柔軟に利用できるがコーディング量の増えるZend_Controller_RewriteRouterクラス

 もう1つのRouterとしてZend_Controller_RewriteRouterクラスが用意されています。こちらのRouterは自由にルーティング制御を定義できる半面、コーディング量が増えます。 例えば、Zend_Controller_Routerクラスと同様のルーティングをしたい場合、リスト2のように記述します。Zend_Controller_RewriteRouterでは、定義したいルートごとにaddRouteメソッドを使用して設定し、リスト2は「:controller/:action」のルートを設定しています。先頭に「:」をつけることで変数として解釈されますが、「:controller」と「:action」は予約語として定義されており、そのままAction ControllerとActionメソッドの名称として解釈されます。
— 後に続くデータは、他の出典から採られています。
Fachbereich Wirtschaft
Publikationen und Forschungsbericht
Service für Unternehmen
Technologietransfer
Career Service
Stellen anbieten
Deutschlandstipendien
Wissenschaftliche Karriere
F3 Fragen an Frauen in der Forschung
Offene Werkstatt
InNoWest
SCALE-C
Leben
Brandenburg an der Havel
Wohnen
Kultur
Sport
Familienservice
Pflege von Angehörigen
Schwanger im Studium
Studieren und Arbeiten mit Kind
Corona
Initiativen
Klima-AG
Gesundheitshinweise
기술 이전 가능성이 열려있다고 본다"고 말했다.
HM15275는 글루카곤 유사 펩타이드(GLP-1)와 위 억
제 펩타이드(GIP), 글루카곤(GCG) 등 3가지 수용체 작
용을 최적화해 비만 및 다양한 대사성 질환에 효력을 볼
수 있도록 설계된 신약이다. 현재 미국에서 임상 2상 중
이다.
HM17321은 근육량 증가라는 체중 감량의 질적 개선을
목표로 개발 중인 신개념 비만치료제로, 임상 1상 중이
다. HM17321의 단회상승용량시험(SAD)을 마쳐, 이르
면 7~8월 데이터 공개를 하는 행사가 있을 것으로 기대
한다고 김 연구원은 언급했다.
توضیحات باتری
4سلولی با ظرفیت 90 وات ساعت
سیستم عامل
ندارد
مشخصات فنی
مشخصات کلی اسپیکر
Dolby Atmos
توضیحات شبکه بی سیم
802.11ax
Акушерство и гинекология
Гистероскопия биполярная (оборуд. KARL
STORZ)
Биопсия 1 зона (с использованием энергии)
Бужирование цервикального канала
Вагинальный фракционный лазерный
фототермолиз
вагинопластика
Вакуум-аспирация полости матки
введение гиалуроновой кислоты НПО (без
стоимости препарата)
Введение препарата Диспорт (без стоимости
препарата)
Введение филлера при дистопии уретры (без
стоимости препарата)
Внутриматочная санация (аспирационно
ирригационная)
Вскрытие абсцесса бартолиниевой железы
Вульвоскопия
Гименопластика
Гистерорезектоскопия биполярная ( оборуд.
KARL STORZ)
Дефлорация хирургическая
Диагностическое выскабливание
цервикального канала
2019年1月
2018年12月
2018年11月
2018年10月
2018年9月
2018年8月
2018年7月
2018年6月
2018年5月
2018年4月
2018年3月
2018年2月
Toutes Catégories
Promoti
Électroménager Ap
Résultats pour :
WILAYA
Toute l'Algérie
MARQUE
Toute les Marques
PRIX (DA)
require_once 'Zend/Controller/Front.php';
require_once 'Zend/Controller/RewriteRouter.php';

$router = new Zend_Controller_RewriteRouter(); $router->setRewriteBase("C:\www\blog"); $router->addRoute('user', ':controller/:action', array('controller' => 'Main', 'action' => 'Index'));
$ctrl = Zend_Controller_Front::getInstance(); $ctrl->setRouter($router); $ctrl->setControllerDirectory('./application/controllers')->dispatch();
リスト2 Zend_Controller_RewriteRouterクラスを使うときのindex.php

 また、リスト2ではsetRewriteBaseによってルートディレクトリを指定*しています(デフォルトでルートディレクトリを検知するためこの指定は必須ではありません)。注意すべき点としては、Zend_Controller_Routerクラスのように、キーを後ろにつなげるルーティングはサポートされていないことです。このため、Zend_Controller_Routerクラスを使用したアプリケーションをそのままZend_Controller_RewriteRouterクラスへ移行することはできません。現状では、用途に応じて使い分けるのが良いでしょう。

このページで出てきた専門用語

setRewriteBaseによってルートディレクトリを指定

ディレクトリを移動する場合の依存性となるため、このメソッドは指定しないように推奨されている。